Warmer-than-usual links.

Saturday, August 19th, 1995

It’s the day after my sister’s birthday, and Atlanta (and a good chunk of the rest of the country) has been in the grip of over-100 temperatures, with plenty of humidity, for what seems like days and days and days. If I were smarter, I wouldn’t be here, and last weekend, I made good on that by zipping out to Boise to watch KTVB, the fine NBC station there finally stick a graphics package I had done for them on the air. As a wonderful side benefit, I got some great sunsets to watch and temperatures in the evening down into the forties, and that seems very nice indeed right about now.


And, oh yeah, I also scored some Frequent Flyer miles.


While out there, I stuck my nose into a computer store and watched some guy messing with a net-connected modem and Netscape, calling up page after page. Of course, I couldn’t resist typing my URL in and watching my own words show up half a continent away. Is this publishing? It gives me much the same thrill as when, as a very small child and with my mother’s help,I cranked out a hektographed newspaper for my neighborhood called The Daily Planet. Hektographed? Yep, it’s a process that uses ditto-type masters and a tray filled with a special gelatin. I’m not kidding. Yes, this was in the early 1960s, when computers were still very scary things with huge whirring tape drives. Back then, hektography seemed like quite the technological foray. HTML, of course, seems much easier by comparison.
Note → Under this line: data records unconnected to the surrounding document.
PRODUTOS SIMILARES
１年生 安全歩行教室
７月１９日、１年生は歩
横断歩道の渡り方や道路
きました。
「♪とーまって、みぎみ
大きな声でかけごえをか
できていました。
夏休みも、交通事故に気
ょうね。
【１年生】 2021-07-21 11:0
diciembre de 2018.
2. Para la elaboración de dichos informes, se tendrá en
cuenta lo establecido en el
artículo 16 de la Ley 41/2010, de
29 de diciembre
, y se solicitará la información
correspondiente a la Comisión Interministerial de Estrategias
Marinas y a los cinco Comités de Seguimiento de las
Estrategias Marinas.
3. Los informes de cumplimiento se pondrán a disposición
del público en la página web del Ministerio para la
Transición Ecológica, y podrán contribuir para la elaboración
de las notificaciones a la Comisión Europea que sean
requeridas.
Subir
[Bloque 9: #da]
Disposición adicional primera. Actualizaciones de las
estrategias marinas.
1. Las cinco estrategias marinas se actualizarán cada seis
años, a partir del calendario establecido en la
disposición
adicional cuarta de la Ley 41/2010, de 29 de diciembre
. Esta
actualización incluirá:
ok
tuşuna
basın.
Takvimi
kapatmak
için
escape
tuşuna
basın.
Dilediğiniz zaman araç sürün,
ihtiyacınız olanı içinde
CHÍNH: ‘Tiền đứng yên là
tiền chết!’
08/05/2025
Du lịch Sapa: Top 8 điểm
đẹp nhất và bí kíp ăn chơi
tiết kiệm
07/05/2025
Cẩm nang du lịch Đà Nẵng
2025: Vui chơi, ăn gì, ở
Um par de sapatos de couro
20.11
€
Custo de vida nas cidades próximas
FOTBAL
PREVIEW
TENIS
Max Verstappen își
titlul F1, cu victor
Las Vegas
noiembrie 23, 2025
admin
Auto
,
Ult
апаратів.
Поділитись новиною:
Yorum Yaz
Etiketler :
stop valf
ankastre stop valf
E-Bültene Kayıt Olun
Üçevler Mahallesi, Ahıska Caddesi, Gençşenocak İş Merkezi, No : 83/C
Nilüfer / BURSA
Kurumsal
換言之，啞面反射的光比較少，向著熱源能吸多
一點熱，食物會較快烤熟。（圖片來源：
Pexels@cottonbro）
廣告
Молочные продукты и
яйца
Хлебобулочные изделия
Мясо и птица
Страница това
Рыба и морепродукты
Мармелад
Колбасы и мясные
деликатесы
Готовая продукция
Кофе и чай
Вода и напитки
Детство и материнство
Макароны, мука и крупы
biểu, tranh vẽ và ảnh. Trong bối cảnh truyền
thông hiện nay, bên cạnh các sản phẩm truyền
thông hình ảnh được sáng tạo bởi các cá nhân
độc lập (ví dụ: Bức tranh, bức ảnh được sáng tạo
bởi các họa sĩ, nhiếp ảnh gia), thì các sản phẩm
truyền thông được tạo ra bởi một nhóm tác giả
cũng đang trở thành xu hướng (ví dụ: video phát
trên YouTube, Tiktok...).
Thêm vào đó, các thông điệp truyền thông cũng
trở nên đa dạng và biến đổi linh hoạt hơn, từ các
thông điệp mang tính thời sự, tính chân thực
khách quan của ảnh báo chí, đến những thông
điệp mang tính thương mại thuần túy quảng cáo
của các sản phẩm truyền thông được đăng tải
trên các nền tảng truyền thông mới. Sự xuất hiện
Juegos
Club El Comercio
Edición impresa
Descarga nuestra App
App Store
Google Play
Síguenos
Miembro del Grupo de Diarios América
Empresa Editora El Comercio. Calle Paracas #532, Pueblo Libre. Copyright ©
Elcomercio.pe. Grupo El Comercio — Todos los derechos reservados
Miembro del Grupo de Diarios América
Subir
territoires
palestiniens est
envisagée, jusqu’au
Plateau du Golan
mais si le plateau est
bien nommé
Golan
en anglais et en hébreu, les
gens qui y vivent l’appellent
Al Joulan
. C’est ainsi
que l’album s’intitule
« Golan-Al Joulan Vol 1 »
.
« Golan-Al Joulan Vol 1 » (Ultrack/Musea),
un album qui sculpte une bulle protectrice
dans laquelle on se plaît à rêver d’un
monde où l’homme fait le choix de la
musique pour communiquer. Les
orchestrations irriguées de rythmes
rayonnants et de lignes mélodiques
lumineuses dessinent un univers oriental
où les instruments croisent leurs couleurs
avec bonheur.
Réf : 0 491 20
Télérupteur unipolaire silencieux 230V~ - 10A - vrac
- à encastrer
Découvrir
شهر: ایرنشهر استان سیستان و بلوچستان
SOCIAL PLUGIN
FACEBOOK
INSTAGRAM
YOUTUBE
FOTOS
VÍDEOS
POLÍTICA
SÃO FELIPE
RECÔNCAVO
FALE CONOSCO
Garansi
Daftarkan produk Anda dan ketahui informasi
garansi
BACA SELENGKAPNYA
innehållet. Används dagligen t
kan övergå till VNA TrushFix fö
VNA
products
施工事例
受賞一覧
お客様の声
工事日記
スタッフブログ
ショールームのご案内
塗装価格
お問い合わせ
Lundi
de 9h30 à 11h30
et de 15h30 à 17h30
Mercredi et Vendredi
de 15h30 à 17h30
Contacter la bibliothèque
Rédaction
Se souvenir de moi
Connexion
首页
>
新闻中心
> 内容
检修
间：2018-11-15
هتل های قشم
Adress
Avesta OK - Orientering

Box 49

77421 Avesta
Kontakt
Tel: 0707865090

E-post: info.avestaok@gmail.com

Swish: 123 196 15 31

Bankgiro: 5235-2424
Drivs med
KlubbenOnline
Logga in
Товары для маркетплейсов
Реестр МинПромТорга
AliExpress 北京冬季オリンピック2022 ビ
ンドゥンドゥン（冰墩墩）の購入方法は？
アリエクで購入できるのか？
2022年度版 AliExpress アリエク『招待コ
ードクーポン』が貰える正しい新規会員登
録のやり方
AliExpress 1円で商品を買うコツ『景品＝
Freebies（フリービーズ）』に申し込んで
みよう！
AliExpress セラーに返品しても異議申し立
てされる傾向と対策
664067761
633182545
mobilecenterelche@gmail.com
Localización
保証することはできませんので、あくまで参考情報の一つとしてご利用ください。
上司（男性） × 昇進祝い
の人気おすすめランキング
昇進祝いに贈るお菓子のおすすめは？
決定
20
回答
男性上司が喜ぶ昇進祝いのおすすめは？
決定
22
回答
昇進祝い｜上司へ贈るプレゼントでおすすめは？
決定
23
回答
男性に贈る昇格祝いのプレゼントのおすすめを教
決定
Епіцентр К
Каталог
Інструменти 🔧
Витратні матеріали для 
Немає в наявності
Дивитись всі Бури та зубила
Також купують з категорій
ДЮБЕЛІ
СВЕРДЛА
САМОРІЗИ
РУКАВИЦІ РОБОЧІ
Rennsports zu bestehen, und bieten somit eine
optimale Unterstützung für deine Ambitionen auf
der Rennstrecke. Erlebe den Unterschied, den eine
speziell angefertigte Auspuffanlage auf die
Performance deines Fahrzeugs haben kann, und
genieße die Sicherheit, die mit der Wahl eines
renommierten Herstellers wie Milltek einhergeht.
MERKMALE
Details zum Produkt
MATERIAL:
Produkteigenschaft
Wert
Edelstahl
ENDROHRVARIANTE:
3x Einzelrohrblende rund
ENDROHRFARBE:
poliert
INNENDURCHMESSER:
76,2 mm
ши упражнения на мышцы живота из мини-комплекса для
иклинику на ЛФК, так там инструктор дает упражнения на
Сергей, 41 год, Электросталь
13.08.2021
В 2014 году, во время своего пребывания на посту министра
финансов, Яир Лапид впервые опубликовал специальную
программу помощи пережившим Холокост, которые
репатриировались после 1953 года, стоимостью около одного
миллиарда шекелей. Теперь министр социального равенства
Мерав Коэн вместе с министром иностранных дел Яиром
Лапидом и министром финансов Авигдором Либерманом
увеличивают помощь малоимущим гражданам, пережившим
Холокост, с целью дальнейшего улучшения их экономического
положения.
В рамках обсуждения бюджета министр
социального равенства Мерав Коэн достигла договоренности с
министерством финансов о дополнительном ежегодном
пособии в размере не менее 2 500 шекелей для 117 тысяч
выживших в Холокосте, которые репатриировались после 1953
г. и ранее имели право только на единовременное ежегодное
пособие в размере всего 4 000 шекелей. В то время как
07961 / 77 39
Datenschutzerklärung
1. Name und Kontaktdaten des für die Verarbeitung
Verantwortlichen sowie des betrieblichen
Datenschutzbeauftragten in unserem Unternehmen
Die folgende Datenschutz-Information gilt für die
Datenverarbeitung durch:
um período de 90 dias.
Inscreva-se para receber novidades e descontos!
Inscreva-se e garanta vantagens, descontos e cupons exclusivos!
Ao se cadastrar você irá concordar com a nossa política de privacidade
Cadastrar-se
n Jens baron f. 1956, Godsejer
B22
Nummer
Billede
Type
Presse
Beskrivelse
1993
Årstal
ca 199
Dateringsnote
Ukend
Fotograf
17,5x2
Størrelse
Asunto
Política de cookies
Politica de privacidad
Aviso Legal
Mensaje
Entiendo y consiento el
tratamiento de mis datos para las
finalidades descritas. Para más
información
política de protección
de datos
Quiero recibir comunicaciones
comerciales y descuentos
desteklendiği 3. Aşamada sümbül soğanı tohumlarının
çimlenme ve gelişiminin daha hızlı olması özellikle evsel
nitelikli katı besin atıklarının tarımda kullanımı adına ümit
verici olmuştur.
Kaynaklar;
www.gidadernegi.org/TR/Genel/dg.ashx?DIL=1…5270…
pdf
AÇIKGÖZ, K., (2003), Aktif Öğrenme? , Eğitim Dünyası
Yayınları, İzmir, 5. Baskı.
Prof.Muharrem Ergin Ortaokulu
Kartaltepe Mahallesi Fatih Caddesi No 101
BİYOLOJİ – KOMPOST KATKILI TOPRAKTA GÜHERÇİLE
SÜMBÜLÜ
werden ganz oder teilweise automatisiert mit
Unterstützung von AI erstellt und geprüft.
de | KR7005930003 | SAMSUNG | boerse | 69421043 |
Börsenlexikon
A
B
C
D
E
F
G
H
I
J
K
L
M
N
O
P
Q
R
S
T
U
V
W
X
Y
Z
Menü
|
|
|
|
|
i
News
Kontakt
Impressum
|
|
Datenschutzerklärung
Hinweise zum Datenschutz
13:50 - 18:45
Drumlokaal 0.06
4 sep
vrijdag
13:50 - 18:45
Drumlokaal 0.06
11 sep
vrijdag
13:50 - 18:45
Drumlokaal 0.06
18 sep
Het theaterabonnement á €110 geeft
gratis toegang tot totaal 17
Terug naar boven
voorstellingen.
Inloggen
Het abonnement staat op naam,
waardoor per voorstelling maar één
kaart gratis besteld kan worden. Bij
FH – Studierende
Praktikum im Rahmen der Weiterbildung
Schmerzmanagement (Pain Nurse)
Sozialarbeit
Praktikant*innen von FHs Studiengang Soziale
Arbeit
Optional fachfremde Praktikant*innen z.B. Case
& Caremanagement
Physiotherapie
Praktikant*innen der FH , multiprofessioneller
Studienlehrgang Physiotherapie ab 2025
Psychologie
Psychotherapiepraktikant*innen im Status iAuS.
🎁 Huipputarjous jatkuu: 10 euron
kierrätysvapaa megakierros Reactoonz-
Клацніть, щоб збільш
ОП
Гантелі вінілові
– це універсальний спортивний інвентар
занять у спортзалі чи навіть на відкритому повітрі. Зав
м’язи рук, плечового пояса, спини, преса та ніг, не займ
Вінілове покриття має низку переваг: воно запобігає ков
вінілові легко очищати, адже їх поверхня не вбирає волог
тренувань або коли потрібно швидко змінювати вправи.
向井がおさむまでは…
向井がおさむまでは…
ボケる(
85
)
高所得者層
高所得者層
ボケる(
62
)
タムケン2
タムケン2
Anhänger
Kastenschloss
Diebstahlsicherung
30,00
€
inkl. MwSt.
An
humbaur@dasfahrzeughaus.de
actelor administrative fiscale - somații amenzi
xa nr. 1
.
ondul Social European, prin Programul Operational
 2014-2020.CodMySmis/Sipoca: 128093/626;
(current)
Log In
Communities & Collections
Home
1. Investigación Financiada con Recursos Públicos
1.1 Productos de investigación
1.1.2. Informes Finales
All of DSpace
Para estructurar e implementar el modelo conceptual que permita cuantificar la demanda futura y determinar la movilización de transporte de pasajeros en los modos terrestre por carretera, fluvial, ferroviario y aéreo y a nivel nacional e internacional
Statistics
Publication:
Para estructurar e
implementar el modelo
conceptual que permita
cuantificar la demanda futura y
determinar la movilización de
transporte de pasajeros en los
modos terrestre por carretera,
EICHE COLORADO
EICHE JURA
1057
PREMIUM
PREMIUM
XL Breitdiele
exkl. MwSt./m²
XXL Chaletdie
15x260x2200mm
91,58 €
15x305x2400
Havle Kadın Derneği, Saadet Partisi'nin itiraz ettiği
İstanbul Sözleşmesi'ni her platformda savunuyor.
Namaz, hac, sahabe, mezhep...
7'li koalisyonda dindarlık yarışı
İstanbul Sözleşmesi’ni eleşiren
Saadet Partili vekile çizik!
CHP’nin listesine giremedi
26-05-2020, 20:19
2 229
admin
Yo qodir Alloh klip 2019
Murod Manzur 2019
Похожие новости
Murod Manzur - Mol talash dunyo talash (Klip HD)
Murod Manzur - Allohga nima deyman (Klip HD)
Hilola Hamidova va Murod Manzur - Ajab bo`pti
At any rate, when I see pages coming from elementary schools or other conglomerations of young people, it impresses me a bunch more than a particularly-well-designed page from, say, NBC. I hope everyone gives this a try sometime. A global cacaphony of indivisual viewpoints. That, to me, can be a very special kind of community.


It seems that more and more people are coming to me for web page design (yes, I do that)–so much so that it’s beginning to supplant some of the broadcast work that I do. Fewer news opens and more web pages? Hey, why not? As someone with a fairly broad-based background in darn near everything digital, I have to be open to any possibilities (or so I tell myself.)


I’m also beginning to get quite a few suggestions that I talk on these pages about how to do some of the kind of design work you see here. Well…start with Adobe Photoshop… (Maybe I’ll go into greater–much greater–detail soon.)


What looks good out there?

This time, I’ve accumulated a bunch of sorta-kinda non-sequitur links. Here they are for what thery’re worth, along with a path to a much bigger page I’ve done of interesting places to go.

  • Mexican food! Food and Cooking in Prehispanic Mexico!
  • 3d models! The classic Avalon/Chinalake site has been taken under Viewpoint‘s wing. Good place for it, good people. For all your 3d modeling needs.
  • PageMill! From the nice folks at Ceneca Communications. Everything I heard from MacWorld says that this is the breakthrough HTML editing software. On the Mac, of course, where all breakthroughs happen.
  • Trendy LA 3d designers! A lot of the great effects sequences in films and spots are coming from Digital Domain these days. They have a WWW site with more ego and attitude than I’ve seen in some time. Is that a good thing? Uh…I dunno.
  • Oppose the Microsoft juggernaut! Jon Pugh is one of my favorite programmers, and his web page has some remarkably cogent arguments against the Redmond, Washington-based purveyor of bloated, slow Mac software. Oh, don’t get me started.
  • Trains! A future PosAtlGA will have some attempt at articulating my childhood love of trains and train travel. Until then, enjoy this digital roundhouse of things ferro-carril-like.